Days passed in this manner. The Val-Fajr 2 and 3 operations were also launched. The news of each of them like that of the previous one came as a tremendous morale booster to us.

A relatively long stay in the hospital of the camp had dejected and depressed us to a certain extent. The following factors were responsible for this mental state of depression. A very harsh, tight control exercised over us by Iraqi guards banning coming together of over two or three injured POWs and preventing the POWs in the halls from establishing contacts with the injured. Also with the presence of sold-out persons who were known among our friends as the fifth column, disturbed our group programs occasionally conducted at night. Moreover, news successively trickled through from inside the halls to the injured POWs to the effect that there were concrete organized programs. These which were carried out in the halls, uplifted out friends spiritually, enhancing their resistance against the enemy’s physical, mental and propaganda pressures. They had jubilated out friends who hastened to win the doctor's consent authorizing them to be transferred to the halls. In most cases, however, the doctor in change rejected such requests. The reason was clear the doctor invariably said, “Iraqis here do not exert bodily pressure on you while those in the halls experienced maximum pressure. So you are going to the halls in such a state will do you no good. The Iraqi always tried to use this differentiation of treatment in the hospital and in the halls as a punishment for the injured. As soon as they saw that an injured person was not obedient to their threatening orders, they threatened the injured to send him into the halls.

They were, however, ignorant of the fact that this was the ultimate desire of every one of us. Hence such threats and lies were never effective. Gradually as their wounds began to heal the boy were transferred inside the halls. The four sleeping halls given to the injured were reduced to two. It was Shahrivar 1362, when some of my friends and I were transferred to a hall in a span of several days. Hall number 17 in Oate three became our new home. This hall a few months ago was in the hand of those injured including us but was now being used to house healthy POWs. As the hall was newly established and the personnel inside it inexperienced, our dear friends circled as butterflies round us and made constant contacts with us passing on needed information to us.

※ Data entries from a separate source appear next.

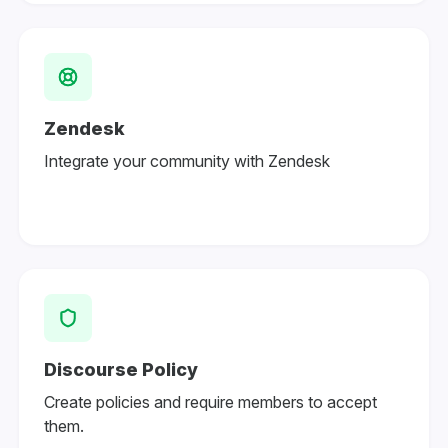
Zendesk
Integrate your community with Zendesk
Discourse Policy
Create policies and require members to accept
them.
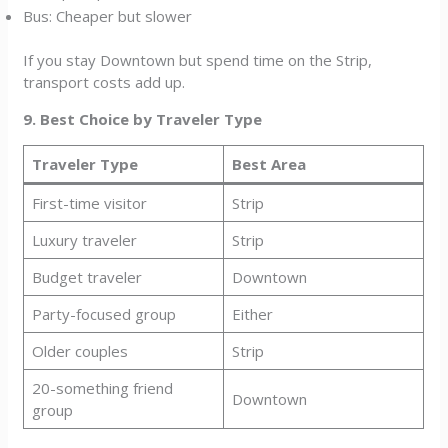
Bus: Cheaper but slower
If you stay Downtown but spend time on the Strip,
transport costs add up.
9. Best Choice by Traveler Type
Traveler Type
Best Area
First-time visitor
Strip
Luxury traveler
Strip
Budget traveler
Downtown
Party-focused group
Either
Older couples
Strip
20-something friend
Downtown
group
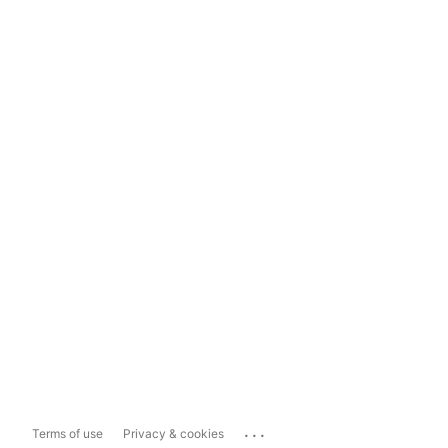
...
Terms of use
Privacy & cookies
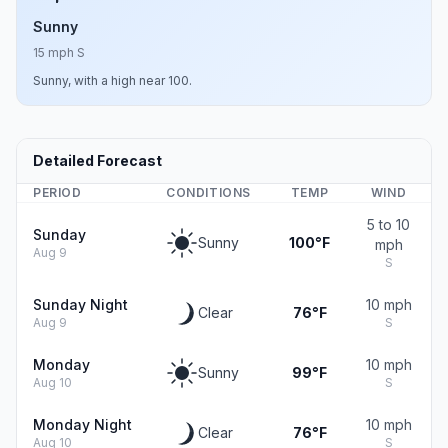
Sunny
15 mph S
Sunny, with a high near 100.
Detailed Forecast
PERIOD
CONDITIONS
TEMP
WIND
5 to 10
Sunday
Sunny
100°F
mph
Aug 9
S
Sunday Night
10 mph
Clear
76°F
Aug 9
S
Monday
10 mph
Sunny
99°F
Aug 10
S
Monday Night
10 mph
Clear
76°F
Aug 10
S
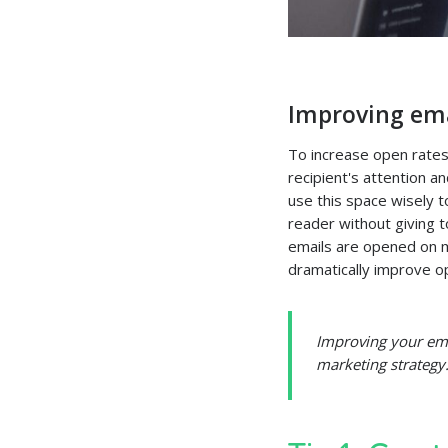
Improving ema
To increase open rates
recipient's attention 
use this space wisely t
reader without giving 
emails are opened on m
dramatically improve o
Improving your emai
marketing strategy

The Iraqis adjusted to the varying situations at each stage, adopted a special method to run the camps and introduced change in the camps given the varying conditions and considering special goals. Sometimes these changes were made in relation to the guards whose province of mission was inside the camp. They were interchanged among the three Oates from time to time and sometimes the POWs were gathered and mixed into the various halls. For instance, Army brothers including the soldiers and non-commissioned officers were kept separate from Baseej forces and yet sometimes were brought together in the same place. Sometimes they kept those taken captive form inside Iranian cities in one hall and the other times they were mixed in with other POWs. Those who were stationed in border towns and whose women and children had been taken prisoners together with them in the early advances of the enemy forces at the outset of the war were kept separate from their women and children, introducing all of them as war prisoners by issuing identity cards bearing the mark of Red Cross on them. These people were called “civic” in the sense of “urban” inside the camps.